**Excerpt provided:**

------------------------------------------------------------

Less “Helpful” and More Prayerful

A sermon for the Seventh Sunday of Easter, June 1, 2025. The scripture readings are Acts 16:16-34, Revelation 22:12-14,16-17,20-21, John 17:20-26, and Psalm 97.

During the Season of Easter, we’ve followed the old church custom of having our first reading on Sundays be from the Book of the Acts of the Apostle, instead of a reading from the Old Testament. The Book of Acts shows us some of the energy, excitement, and confusion that fueled the spread of the Way of Jesus. We’ve heard stories of healings and conversions, and today’s reading is no different.

------------------------------------------------------------

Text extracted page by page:
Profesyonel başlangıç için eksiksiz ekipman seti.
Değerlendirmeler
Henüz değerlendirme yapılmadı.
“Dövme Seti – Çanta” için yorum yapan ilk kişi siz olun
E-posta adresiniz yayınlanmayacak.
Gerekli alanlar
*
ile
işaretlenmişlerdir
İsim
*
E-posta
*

------------------------------------------------------------

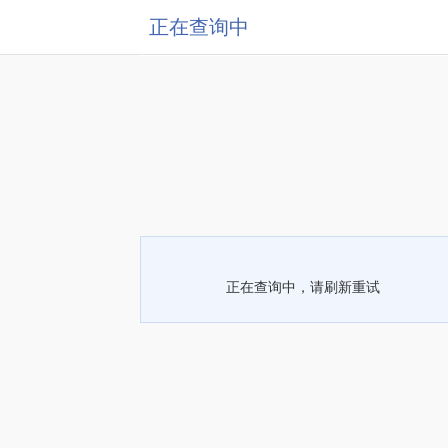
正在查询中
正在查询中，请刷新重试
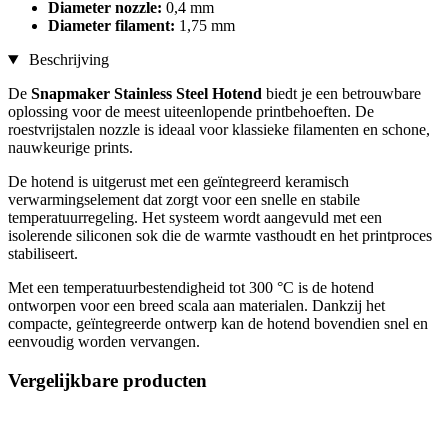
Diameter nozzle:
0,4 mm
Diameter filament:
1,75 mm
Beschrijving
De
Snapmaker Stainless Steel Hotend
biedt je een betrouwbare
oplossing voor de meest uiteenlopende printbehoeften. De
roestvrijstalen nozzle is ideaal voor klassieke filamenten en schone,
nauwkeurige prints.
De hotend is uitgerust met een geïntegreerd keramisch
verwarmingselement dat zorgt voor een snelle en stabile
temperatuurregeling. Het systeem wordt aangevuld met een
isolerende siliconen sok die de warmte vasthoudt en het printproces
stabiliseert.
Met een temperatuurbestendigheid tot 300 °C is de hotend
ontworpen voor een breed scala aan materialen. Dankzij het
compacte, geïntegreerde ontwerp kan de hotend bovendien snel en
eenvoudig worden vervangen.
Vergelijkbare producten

------------------------------------------------------------

**Task set:**
1 – According to the sermon excerpt, which Sunday and date was the sermon written for?
2 – Gather every line of the records that contains the string "voor", matching case exactly.

**List of answers:**
1 – The Seventh Sunday of Easter, June 1, 2025.

2 –
oplossing voor de meest uiteenlopende printbehoeften. De
roestvrijstalen nozzle is ideaal voor klassieke filamenten en schone,
verwarmingselement dat zorgt voor een snelle en stabile
ontworpen voor een breed scala aan materialen. Dankzij het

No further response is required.